Pembatasan Akses Medsos Cekik Kebebasan Berekspresi

Pembatasan Akses Medsos Cekik Kebebasan Berekspresi
Ilustrasi

CELOTEHRIAU.COM ? Southeast Asia Freedom of Expression Network (SAFEnet) menilai pembatasan akses media sosial pasca aksi 22 Mei mencekik hak kebebasan berekspresi netizen di Indonesia.

SAFEnet menganggap pembatasan akses media sosial ini merupakan bentuk pencekikan akses internet atau internet throttling.  Pencekikan akses internet ini berpotensi menjadi preseden buruk dalam menjamin hak kebebasan berekspresi di Indonesia.

"Pembatasan akses internet atau internet throttling merupakan salah satu bentuk internet shutdown secara sengaja membatasi akses publik pada internet untuk periode tertentu--bukanlah praktik baru dalam upaya mengekang kebebasan berekspresi," ujar Kepala Divisi Akses Atas Informasi Unggul Sagena.

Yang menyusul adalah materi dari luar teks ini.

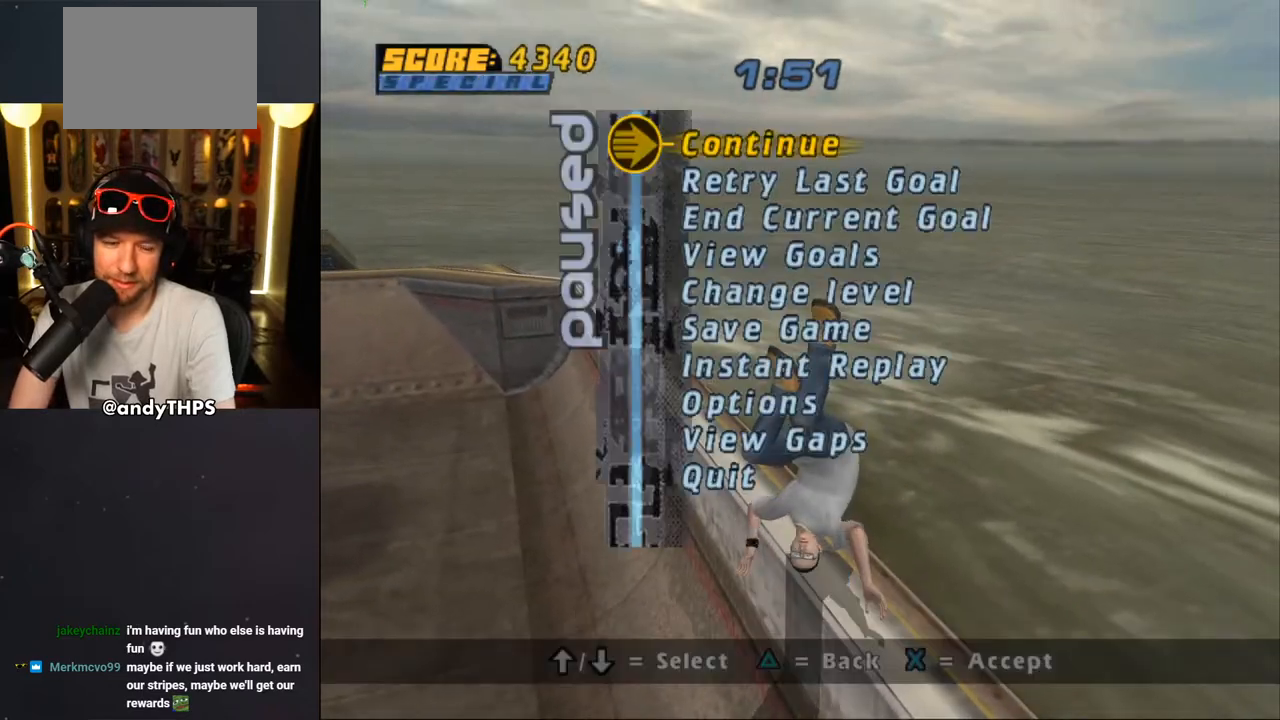
{"buttons": ["CROSS"], "left_stick": "center", "right_stick": "center", "events": [[83, "CROSS", "down"], [83, "DPAD_DOWN", "up"], [183, "CROSS", "up"], [250, "CROSS", "down"]]}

Ia memberi contoh pada 2016 silam, ada 56 internet shutdown diseluruh dunia. Berdasarkan perusahaan yang menyuarakan hak digital Access Now, , angka tersebut naik 180 persen dari tahun sebelumnya.

"Mayoritas menggunakan alasan serupa, demi keamanan negara dan memperlambat laju penyebaran hoaks, meskipun efektivitasnya dipertanyakan dan dampaknya yang bahkan dapat memengaruhi kondisi ekonomi negara," kata Unggul.

SAFEnet kemudian menuntut agar pemerintah Indonesia memastikan bahwa hak digital netizen sebagai bagian dari hak asasi manusia tidak akan terancam dengan pemberlakuan pembatasan internet.

Ke depannya, SAFEnet menuntut agar pemerintah agar tidak semena-mena menerapkan pembatasan akses media sosial dengan dasar  "demi keamanan negara" belaka. SAFEnet menuntut agar ada parameter yang jelas mengenai situasi darurat yang mendorong pemberlakuan pembatasan internet ini.

Sebelumnya, Menteri Komunikasi dan Informatika (Menkominfo) Rudiantara menyatakan pemulihan akses media sosial saat ini masih menunggu suasana kondusif. Kepastian situasi kondusif ini baru dapat diketahui setelah mendapat informasi dari pihak keamanan.